Apr 12, 2026
Can $10B Manipal Hospitals Become the Apollo of This Generation?
Pharmacy
Last fortnight, Manipal Health Enterprises filed its Draft Red Herring Prospectus with SEBI for an Rs. 8,000 crore IPO. The largest healthcare listing India has ever seen.
Before the First Bed
In 1953, Tonse Madhava Ananth Pai looked at a stretch of barren red laterite rock on the Karnataka coast and decided it was the right place to build a medical college.
There was nothing there. Just the outskirts of Udupi and the particular stubbornness of a man who had spent years watching independent India fail to train enough doctors for its own people. The government had a plan for this, as it had plans for most things, but it was not working fast enough. TMA Pai, physician, banker, and educationist, had decided that waiting was a strategy for getting old.
In 1953, he opened Kasturba Medical College on that barren hill. The first private, self-financing medical college in India. The establishment thought this was eccentric. Then, characteristically, he did not stop.

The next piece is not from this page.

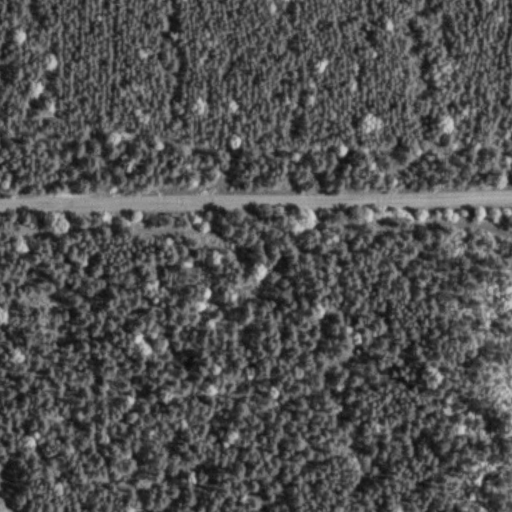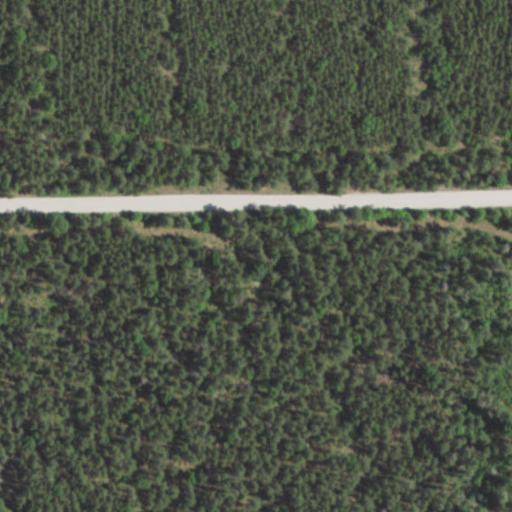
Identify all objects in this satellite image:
road: (256, 199)
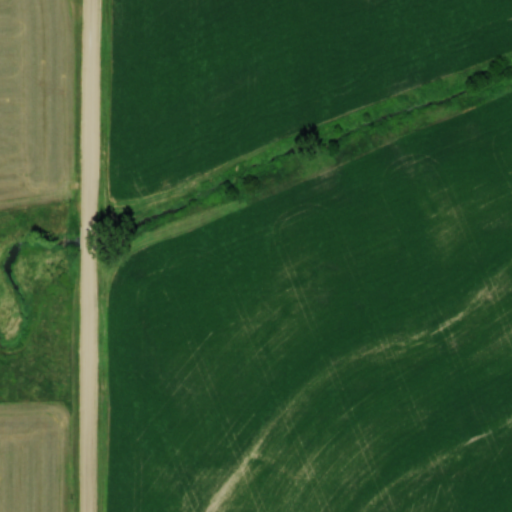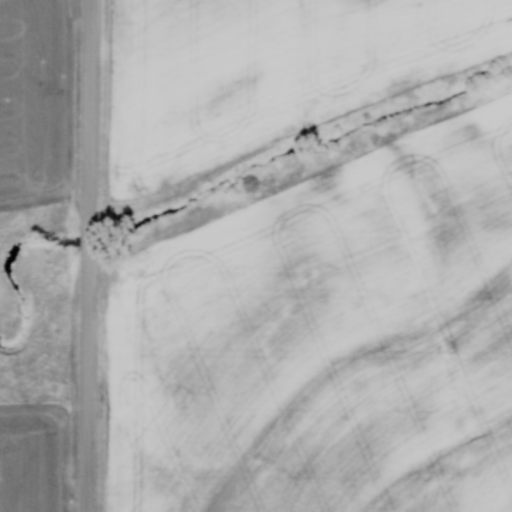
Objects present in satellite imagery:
road: (92, 255)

In 1957, Manipal Institute of Technology came up on the same red rock. A dental college followed, then pharmacy, then pre-university. Each one built on the same stubborn model: private funding, no government support, every rupee of surplus reinvested back into the institution. Since the campus kept growing but had nowhere to house the thousands of students and faculty it was attracting, he built the town too, roads, housing, canteens, post offices, until the hill that had been empty a decade earlier had the shape of a small city.

His philosophy was a clean loop. Charge fair fees, reinvest the surplus, and the institution improves, attracting more students, generating more surplus. The entire thing was designed to run without donor dependency or government patronage. If this sounds familiar, it is because every VC in the country would call it a bootstrapped model with great unit economics.

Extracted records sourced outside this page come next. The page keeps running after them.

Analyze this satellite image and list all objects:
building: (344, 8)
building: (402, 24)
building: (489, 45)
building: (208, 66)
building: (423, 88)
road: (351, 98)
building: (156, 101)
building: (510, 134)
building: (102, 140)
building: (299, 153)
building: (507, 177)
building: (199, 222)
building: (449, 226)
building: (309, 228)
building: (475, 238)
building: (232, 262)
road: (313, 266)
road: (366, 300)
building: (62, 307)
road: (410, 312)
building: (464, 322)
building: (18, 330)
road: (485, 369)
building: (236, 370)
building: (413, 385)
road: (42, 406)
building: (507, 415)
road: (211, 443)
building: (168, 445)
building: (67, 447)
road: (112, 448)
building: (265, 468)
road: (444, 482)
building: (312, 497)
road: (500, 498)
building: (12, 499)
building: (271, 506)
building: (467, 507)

TMA Pai had also co-founded Syndicate Bank, so he understood how capital moved across time, and how institutions needed a kind of patience that governments and donors rarely possessed. By the mid-1970s, tens of thousands of students had passed through what the family would eventually call MEMG, or the Manipal Education and Medical Group. Many of them were now practising doctors and engineers scattered across India and abroad.

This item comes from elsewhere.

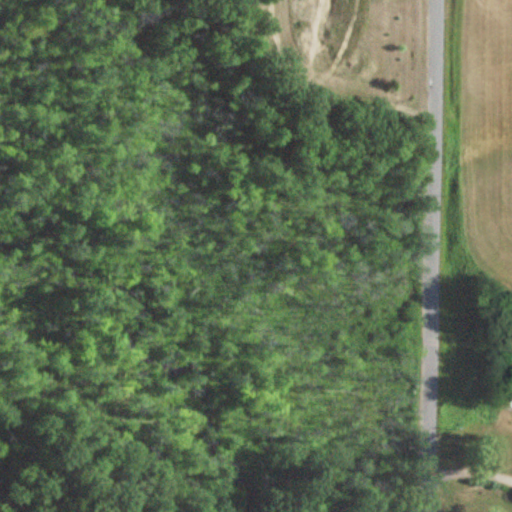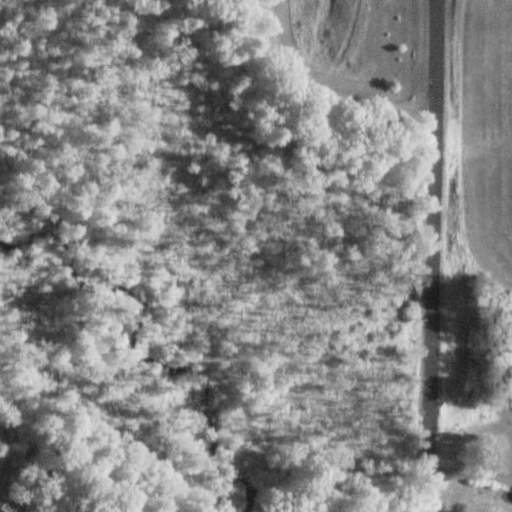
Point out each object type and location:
road: (433, 256)
road: (469, 470)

He was also watching what was happening to India's public hospitals. The government network was buckling, a population growing faster than the infrastructure meant to serve it. A family that had spent two decades producing those doctors was quietly beginning to wonder whether just producing them was enough.
The hospitals were not yet part of the picture. But the question was forming.
The University Ward
TMA Pai died in 1979. He left behind a university town built from nothing and institutions that could stand on their own. His son, Ramdas Pai, inherited the group. The loose federation of colleges consolidated into Manipal Academy of Higher Education, later recognised by the UGC as an Institute of Eminence, among the highest formal recognitions an Indian university can receive.
Four years after TMA Pai's death, something happened in Chennai that the Pais noticed.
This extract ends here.